JAKARTA, HUMAS MKRI - Hak digital merupakan hak asasi manusia yang bukan saja secara normatif diatur dalam ketentuan hukum. Sebab dalam perkembangan peradaban kemanusiaan, konstitusionalisasi keadilan digital itu menjadi hal yang tak dapat dihindari dari pesatnya dunia digital yang mempengaruhi keseharian hidup warga/bangsa di dunia. Sehingga pengaturannya harus mempertimbangkan perlindungan hak dasar dan penyeimbangan kekuasaan dalam lingkungan digital dengan memastikan prinsip negara hukum sebagai prinsip dasar bagi peradaban baru dalam kemanusiaan.
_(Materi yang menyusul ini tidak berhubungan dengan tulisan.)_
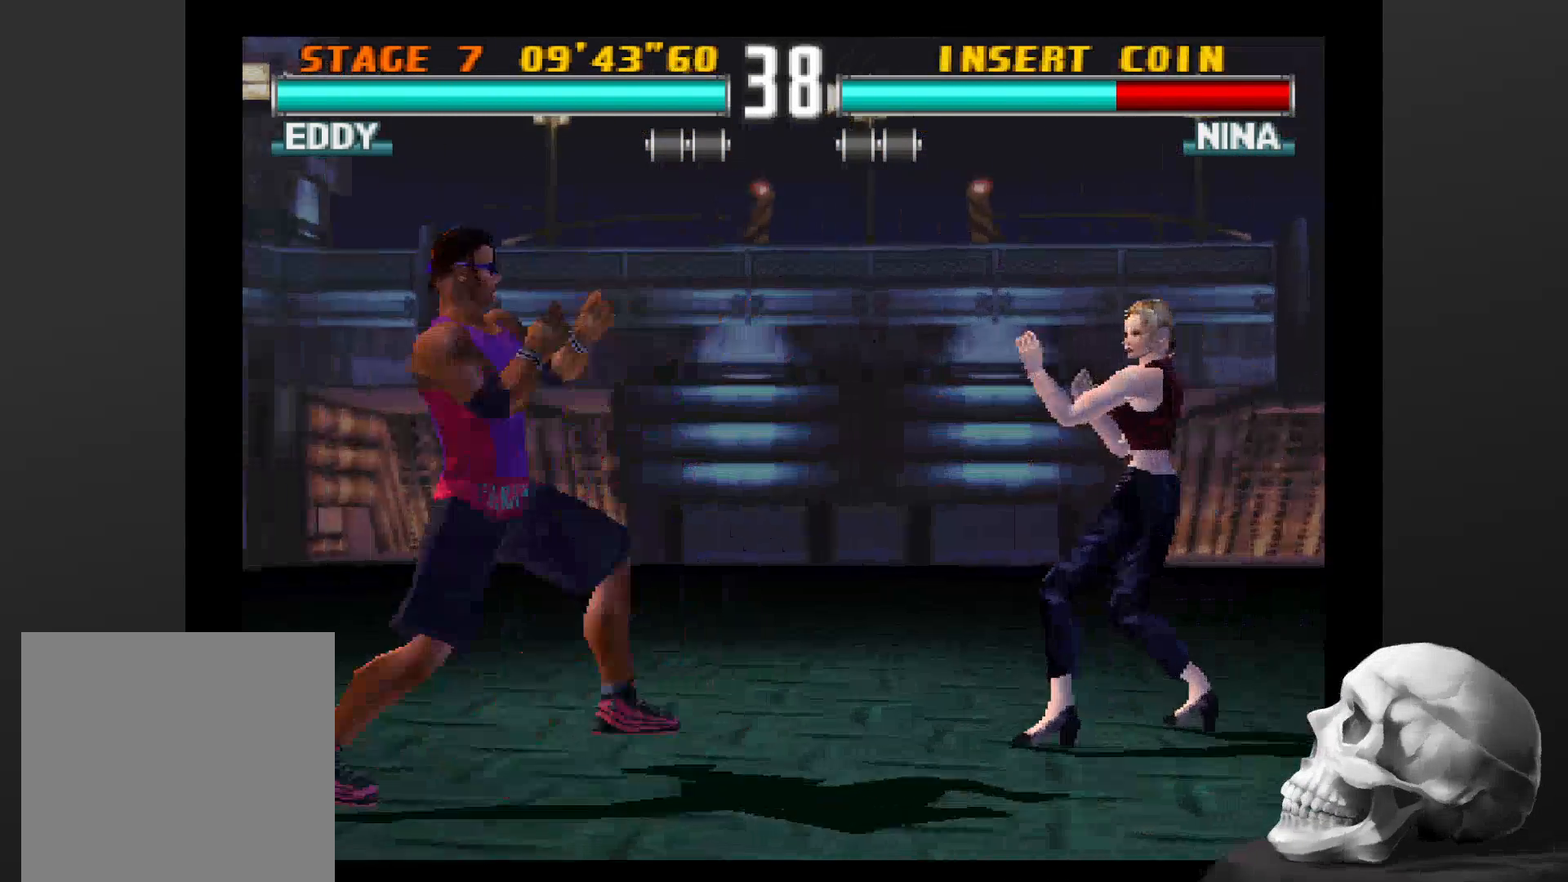
{"buttons": ["CIRCLE"], "left_stick": "center", "right_stick": "center", "events": [[266, "CIRCLE", "down"]]}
Hal tersebut disampaikan Herlambang Perdana Wiratraman dalam sidang lanjutan uji materiil Undang-Undang Nomor 1 Tahun 2024 tentang Perubahan Kedua Atas Undang-Undang Nomor 11 Tahun 2008 tentang Informasi dan Transaksi Elektronik (UU ITE) pada Kamis (5/12/2024). Sidang ini digelar untuk dua perkara sekaligus yakni Perkara Nomor 105/PUU-XXII/2024 yang diajukan Daniel Frits Maurits Tangkilisan, dan Perkara Nomor 115/PUU-XXII/2024 yang diajukan Jovi Andrea Bachtiar (Jaksa pada Kejaksaan Republik Indonesia). Pemohon 105/PUU-XXII/2024 menghadirkan Ketua Pusat Kajian Hukum dan Keadilan Sosial (LSJ) Fakultas Hukum Universitas Gadjah Mada ini sebagai Ahli untuk memberikan keterangan berkaitan dengan pengujian Pasal 27A jo. Pasal 45 ayat (4) dan Pasal 28 ayat (2) jo. Pasal 45A ayat (2) UU ITE 2024.
Secara lebih jelas Herlambang menjabarkan bahwa konsep konstitusionalisme keadilan digital mewakili keterhubungan antara narasi baru ketatanegaraan, masalah keadilan sosial, dan transformasi digital yang menjadi keseharian masyarakat. Maka untuk menjamin keberlakuan UU ITE 2024 agar norma normatif ini tidak mudah disalahgunakan, maka Mahkamah harus memberikan kejelasan agar pasal 27A jo Pasal 45 ayat (4) UU ITE 2024 tidak menjadi sapu jagat atau keranjang sampah dengan menerapkan standar tafsir berbasis doktrin Siracusa Principles. Yakni pembatasan yang dimungkinkan melalui tes tiga tahap yaitu diatur oleh hukum; adanya tujuan pembatasan yang sah; dan kebutuhan. Pemutusan ini ditujukan untuk memastikan agar ketentuan pidana ‘pencemaran nama baik melalui media elektronik’ tidak keliru penerapan hukumnya atau bahkan tidak membuka peluang disalahgunakan dalam ruang demokrasi.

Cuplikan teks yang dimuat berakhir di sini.